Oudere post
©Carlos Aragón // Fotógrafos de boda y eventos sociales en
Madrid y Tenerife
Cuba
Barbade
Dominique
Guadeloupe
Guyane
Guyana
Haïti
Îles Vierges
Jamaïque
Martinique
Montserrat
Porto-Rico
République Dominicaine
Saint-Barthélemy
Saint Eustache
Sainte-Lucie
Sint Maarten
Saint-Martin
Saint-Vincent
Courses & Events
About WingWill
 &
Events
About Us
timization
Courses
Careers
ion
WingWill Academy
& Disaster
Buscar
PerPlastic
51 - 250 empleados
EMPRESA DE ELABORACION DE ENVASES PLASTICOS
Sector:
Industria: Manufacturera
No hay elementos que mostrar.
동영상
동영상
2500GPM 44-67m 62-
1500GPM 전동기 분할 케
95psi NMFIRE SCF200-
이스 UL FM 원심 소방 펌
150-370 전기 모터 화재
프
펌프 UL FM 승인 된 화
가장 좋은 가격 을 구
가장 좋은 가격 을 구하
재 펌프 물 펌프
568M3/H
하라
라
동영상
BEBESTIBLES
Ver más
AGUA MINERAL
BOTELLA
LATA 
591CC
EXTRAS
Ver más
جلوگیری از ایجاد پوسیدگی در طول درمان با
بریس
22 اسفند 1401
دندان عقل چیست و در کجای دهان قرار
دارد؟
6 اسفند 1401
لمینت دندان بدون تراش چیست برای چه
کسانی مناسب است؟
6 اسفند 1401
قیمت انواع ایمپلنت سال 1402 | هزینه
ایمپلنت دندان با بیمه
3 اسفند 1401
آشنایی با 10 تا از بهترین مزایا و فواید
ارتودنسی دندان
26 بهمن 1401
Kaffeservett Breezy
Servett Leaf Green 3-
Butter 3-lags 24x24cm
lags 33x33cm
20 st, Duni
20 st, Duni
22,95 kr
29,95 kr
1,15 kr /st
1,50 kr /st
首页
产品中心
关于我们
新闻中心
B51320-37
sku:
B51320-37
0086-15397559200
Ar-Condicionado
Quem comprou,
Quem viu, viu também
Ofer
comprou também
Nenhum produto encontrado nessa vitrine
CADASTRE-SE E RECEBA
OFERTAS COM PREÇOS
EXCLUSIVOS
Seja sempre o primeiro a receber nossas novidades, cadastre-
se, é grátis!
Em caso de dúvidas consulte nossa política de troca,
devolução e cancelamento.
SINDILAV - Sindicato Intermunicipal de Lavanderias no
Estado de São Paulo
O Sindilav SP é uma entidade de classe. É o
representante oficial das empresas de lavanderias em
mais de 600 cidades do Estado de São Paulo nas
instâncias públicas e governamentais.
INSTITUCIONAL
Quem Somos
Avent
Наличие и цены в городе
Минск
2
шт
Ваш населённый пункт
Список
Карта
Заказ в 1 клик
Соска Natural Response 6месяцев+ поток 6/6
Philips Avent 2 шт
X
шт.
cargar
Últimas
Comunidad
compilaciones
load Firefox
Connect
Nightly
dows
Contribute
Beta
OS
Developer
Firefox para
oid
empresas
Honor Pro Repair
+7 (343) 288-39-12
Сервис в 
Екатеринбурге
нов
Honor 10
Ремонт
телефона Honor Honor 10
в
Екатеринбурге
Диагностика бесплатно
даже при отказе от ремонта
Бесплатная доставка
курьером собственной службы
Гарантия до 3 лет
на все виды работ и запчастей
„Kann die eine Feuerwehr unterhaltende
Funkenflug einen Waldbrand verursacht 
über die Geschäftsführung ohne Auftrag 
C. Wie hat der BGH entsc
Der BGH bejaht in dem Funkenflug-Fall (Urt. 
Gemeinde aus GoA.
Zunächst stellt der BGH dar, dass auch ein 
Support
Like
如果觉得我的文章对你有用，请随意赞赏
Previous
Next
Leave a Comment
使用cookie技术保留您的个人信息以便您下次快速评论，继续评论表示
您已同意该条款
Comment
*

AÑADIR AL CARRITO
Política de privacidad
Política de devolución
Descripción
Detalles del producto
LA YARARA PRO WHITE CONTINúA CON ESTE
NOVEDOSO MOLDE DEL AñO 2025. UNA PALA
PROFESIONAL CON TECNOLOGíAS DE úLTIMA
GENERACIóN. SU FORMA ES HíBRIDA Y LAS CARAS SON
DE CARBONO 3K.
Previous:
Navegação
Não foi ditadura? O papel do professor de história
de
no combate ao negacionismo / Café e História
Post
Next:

- Exercise prompt: Reproduce the text of every entry above line for line, keeping each line unchanged.

- Response to the task:
Oudere post
©Carlos Aragón // Fotógrafos de boda y eventos sociales en
Madrid y Tenerife
Cuba
Barbade
Dominique
Guadeloupe
Guyane
Guyana
Haïti
Îles Vierges
Jamaïque
Martinique
Montserrat
Porto-Rico
République Dominicaine
Saint-Barthélemy
Saint Eustache
Sainte-Lucie
Sint Maarten
Saint-Martin
Saint-Vincent
Courses & Events
About WingWill
 &
Events
About Us
timization
Courses
Careers
ion
WingWill Academy
& Disaster
Buscar
PerPlastic
51 - 250 empleados
EMPRESA DE ELABORACION DE ENVASES PLASTICOS
Sector:
Industria: Manufacturera
No hay elementos que mostrar.
동영상
동영상
2500GPM 44-67m 62-
1500GPM 전동기 분할 케
95psi NMFIRE SCF200-
이스 UL FM 원심 소방 펌
150-370 전기 모터 화재
프
펌프 UL FM 승인 된 화
가장 좋은 가격 을 구
가장 좋은 가격 을 구하
재 펌프 물 펌프
568M3/H
하라
라
동영상
BEBESTIBLES
Ver más
AGUA MINERAL
BOTELLA
LATA 
591CC
EXTRAS
Ver más
جلوگیری از ایجاد پوسیدگی در طول درمان با
بریس
22 اسفند 1401
دندان عقل چیست و در کجای دهان قرار
دارد؟
6 اسفند 1401
لمینت دندان بدون تراش چیست برای چه
کسانی مناسب است؟
6 اسفند 1401
قیمت انواع ایمپلنت سال 1402 | هزینه
ایمپلنت دندان با بیمه
3 اسفند 1401
آشنایی با 10 تا از بهترین مزایا و فواید
ارتودنسی دندان
26 بهمن 1401
Kaffeservett Breezy
Servett Leaf Green 3-
Butter 3-lags 24x24cm
lags 33x33cm
20 st, Duni
20 st, Duni
22,95 kr
29,95 kr
1,15 kr /st
1,50 kr /st
首页
产品中心
关于我们
新闻中心
B51320-37
sku:
B51320-37
0086-15397559200
Ar-Condicionado
Quem comprou,
Quem viu, viu também
Ofer
comprou também
Nenhum produto encontrado nessa vitrine
CADASTRE-SE E RECEBA
OFERTAS COM PREÇOS
EXCLUSIVOS
Seja sempre o primeiro a receber nossas novidades, cadastre-
se, é grátis!
Em caso de dúvidas consulte nossa política de troca,
devolução e cancelamento.
SINDILAV - Sindicato Intermunicipal de Lavanderias no
Estado de São Paulo
O Sindilav SP é uma entidade de classe. É o
representante oficial das empresas de lavanderias em
mais de 600 cidades do Estado de São Paulo nas
instâncias públicas e governamentais.
INSTITUCIONAL
Quem Somos
Avent
Наличие и цены в городе
Минск
2
шт
Ваш населённый пункт
Список
Карта
Заказ в 1 клик
Соска Natural Response 6месяцев+ поток 6/6
Philips Avent 2 шт
X
шт.
cargar
Últimas
Comunidad
compilaciones
load Firefox
Connect
Nightly
dows
Contribute
Beta
OS
Developer
Firefox para
oid
empresas
Honor Pro Repair
+7 (343) 288-39-12
Сервис в 
Екатеринбурге
нов
Honor 10
Ремонт
телефона Honor Honor 10
в
Екатеринбурге
Диагностика бесплатно
даже при отказе от ремонта
Бесплатная доставка
курьером собственной службы
Гарантия до 3 лет
на все виды работ и запчастей
„Kann die eine Feuerwehr unterhaltende
Funkenflug einen Waldbrand verursacht 
über die Geschäftsführung ohne Auftrag 
C. Wie hat der BGH entsc
Der BGH bejaht in dem Funkenflug-Fall (Urt. 
Gemeinde aus GoA.
Zunächst stellt der BGH dar, dass auch ein 
Support
Like
如果觉得我的文章对你有用，请随意赞赏
Previous
Next
Leave a Comment
使用cookie技术保留您的个人信息以便您下次快速评论，继续评论表示
您已同意该条款
Comment
*

AÑADIR AL CARRITO
Política de privacidad
Política de devolución
Descripción
Detalles del producto
LA YARARA PRO WHITE CONTINúA CON ESTE
NOVEDOSO MOLDE DEL AñO 2025. UNA PALA
PROFESIONAL CON TECNOLOGíAS DE úLTIMA
GENERACIóN. SU FORMA ES HíBRIDA Y LAS CARAS SON
DE CARBONO 3K.
Previous:
Navegação
Não foi ditadura? O papel do professor de história
de
no combate ao negacionismo / Café e História
Post
Next:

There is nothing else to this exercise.